See you in a couple of weeks at Beech
Allison,
My son, Zach (now17), was dx with medulloblastoma on 2/28/2011. He had a complete resection with severe PFS resulting. Following a month in ICU, we spent 3 months at rehab. During that rehab time we had set back after set back including having to have a treach put in. (it was removed after proton radiation was completed) Treatment was completed in March of 2012. So far all scans are NED. Zach has the same type of double vision issue as Ian does but is helped by prism lenses until he can have the corrective surgery. The worst of the PFS for Zach is that severe ataxia means that he cannot walk and that his voice is slow and response time is delayed. Cognitively he is doing well but emotionally he is in a tough place, having to deal with these issues. We keep faith that some day with enough therapy, Zach will walk and sing again. (he had been chosen for All-State Chorus when he was diagnosed) I understand the fear that you fight every day. I am praying for Ian and your family and for stable scans.
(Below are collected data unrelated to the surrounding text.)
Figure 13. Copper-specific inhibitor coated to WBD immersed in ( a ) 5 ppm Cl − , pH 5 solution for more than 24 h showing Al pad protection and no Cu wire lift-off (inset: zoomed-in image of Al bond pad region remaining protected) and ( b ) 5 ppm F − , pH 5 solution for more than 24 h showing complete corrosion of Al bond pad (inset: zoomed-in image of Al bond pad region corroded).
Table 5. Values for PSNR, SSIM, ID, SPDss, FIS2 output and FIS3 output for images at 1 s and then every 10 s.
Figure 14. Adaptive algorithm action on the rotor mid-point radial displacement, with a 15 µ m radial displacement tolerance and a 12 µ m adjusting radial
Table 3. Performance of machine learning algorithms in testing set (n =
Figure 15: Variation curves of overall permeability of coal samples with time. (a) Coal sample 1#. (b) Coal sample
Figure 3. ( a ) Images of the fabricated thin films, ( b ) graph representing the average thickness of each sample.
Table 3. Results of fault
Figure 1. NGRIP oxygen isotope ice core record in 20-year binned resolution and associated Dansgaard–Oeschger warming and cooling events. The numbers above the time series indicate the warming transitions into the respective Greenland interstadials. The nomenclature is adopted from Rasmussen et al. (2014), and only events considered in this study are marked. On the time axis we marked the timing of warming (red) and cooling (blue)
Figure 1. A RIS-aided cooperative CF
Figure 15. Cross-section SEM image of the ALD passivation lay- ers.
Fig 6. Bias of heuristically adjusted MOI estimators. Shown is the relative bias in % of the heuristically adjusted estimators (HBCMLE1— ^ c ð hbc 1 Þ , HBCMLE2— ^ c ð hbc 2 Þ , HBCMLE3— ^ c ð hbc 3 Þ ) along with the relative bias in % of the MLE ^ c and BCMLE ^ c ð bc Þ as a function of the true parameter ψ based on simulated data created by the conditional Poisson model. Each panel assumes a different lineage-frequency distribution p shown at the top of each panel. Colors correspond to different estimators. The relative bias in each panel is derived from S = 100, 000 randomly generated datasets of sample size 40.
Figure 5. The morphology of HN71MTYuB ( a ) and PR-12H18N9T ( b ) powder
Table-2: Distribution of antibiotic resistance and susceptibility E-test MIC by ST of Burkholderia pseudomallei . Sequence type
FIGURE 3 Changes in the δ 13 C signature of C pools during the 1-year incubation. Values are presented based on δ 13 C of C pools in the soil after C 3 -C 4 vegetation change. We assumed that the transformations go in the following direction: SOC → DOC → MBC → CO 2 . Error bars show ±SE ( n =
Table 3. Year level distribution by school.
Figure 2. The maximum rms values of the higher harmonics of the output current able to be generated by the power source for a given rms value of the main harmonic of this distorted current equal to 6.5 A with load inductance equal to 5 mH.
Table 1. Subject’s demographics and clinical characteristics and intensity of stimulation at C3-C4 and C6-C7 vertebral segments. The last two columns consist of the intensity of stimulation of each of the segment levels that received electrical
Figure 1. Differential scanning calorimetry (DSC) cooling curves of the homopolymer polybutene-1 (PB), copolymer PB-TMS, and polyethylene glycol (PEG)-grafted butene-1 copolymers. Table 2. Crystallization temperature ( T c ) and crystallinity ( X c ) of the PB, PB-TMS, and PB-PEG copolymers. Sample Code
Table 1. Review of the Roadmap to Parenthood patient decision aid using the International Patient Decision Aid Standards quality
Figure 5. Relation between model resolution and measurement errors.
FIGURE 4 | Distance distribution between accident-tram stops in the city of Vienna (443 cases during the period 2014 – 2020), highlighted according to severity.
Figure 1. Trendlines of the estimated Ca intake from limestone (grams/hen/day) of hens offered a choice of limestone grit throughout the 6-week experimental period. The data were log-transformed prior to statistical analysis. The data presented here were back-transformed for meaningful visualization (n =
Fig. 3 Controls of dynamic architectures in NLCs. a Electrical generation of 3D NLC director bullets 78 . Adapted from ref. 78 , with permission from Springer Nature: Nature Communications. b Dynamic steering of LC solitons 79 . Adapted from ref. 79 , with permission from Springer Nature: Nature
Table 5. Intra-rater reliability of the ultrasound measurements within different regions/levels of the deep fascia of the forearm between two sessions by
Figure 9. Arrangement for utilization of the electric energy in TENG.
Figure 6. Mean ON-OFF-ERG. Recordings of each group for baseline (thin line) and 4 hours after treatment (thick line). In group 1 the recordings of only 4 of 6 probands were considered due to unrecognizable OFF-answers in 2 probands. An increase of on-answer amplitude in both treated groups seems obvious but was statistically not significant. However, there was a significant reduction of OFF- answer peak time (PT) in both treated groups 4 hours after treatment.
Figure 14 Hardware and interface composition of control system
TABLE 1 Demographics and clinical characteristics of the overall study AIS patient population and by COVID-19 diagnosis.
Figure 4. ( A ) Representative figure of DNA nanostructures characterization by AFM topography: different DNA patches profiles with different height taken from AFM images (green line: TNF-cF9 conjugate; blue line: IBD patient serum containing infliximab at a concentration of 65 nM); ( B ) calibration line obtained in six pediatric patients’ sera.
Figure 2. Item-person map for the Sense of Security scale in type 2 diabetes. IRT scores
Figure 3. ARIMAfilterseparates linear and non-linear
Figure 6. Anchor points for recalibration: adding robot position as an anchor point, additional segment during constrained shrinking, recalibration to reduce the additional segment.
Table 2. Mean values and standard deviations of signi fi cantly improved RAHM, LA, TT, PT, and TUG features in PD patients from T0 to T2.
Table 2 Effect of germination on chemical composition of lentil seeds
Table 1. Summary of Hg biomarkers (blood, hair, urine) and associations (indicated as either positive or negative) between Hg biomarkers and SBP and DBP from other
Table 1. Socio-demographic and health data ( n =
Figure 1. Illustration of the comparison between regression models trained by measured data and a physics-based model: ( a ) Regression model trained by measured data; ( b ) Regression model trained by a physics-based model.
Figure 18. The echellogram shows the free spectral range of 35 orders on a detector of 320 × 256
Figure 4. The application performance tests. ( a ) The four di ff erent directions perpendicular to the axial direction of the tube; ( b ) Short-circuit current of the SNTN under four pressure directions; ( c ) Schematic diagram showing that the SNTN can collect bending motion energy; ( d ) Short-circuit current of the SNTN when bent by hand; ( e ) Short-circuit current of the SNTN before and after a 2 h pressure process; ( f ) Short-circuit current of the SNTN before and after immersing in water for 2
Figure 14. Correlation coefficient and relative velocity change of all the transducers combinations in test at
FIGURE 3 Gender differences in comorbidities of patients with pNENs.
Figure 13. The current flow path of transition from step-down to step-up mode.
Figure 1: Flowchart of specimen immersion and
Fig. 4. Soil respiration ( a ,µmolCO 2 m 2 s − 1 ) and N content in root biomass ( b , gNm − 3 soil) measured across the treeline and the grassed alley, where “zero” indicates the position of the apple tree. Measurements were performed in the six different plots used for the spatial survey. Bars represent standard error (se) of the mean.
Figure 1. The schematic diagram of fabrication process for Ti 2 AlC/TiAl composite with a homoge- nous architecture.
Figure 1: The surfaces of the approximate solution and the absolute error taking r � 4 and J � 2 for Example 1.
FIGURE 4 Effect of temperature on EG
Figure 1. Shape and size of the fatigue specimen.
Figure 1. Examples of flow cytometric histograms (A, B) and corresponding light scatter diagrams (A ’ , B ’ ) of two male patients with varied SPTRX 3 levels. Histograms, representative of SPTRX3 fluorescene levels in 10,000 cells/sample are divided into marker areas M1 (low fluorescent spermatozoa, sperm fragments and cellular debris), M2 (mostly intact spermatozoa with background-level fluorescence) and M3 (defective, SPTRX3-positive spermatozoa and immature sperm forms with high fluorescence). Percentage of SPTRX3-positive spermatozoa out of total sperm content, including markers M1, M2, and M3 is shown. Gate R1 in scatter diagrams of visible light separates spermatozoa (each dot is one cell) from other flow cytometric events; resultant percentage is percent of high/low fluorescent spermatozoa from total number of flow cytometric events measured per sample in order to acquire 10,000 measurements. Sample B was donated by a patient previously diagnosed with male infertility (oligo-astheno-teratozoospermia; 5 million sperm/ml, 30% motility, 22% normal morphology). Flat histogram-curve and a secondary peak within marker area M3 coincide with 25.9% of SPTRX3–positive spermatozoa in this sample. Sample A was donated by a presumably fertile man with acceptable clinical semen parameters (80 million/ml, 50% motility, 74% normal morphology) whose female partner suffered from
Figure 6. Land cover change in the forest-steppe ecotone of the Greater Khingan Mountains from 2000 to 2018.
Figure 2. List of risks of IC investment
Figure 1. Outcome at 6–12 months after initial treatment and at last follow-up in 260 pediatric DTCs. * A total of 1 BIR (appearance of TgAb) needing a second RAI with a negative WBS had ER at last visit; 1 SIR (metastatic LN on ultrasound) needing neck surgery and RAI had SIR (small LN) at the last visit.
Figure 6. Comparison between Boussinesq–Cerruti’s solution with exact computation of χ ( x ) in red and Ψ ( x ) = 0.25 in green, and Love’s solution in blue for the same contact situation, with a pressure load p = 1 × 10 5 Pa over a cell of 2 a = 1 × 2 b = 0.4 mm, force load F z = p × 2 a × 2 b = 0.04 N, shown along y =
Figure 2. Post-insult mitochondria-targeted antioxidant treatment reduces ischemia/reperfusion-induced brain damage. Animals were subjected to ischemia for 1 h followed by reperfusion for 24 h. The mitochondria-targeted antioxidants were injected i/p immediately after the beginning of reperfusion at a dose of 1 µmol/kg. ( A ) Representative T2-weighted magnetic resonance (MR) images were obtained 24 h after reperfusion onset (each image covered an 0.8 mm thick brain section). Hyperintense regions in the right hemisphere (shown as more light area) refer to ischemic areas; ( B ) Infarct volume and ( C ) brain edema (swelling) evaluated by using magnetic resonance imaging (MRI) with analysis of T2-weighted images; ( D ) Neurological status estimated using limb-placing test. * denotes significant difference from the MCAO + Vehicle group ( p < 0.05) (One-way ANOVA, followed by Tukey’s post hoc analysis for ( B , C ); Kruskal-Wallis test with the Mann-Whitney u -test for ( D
I am still continuously praying for your family. Congrats on Daniel…he is beautiful. Trusting in Him for Ian.
Congratulations on the birth of your precious new baby boy! He is absolutely beautiful. Continued prayers for Ian as scan time is here once again. Praying for continue healing and also for comfort in the loss of precious Tenney.
You are an amazing woman of God and I will keep you in my daily prayers.
I’m embarrassed by how long it’s been since I’ve stopped by
Forgive me? You’ve been through so much. I am so terribly saddened to hear about the loss of your nephew and then wildly thrilled to hear of the birth of your baby boy. Oh, and hey, the Lord finally answered our prayers for another one (after ten years!) and I’m 20 wks pg! So many ups and downs. You come to mind and prayer often. When will you have the results of Ian’s latest scan? Will be praying specifically that they turn out well.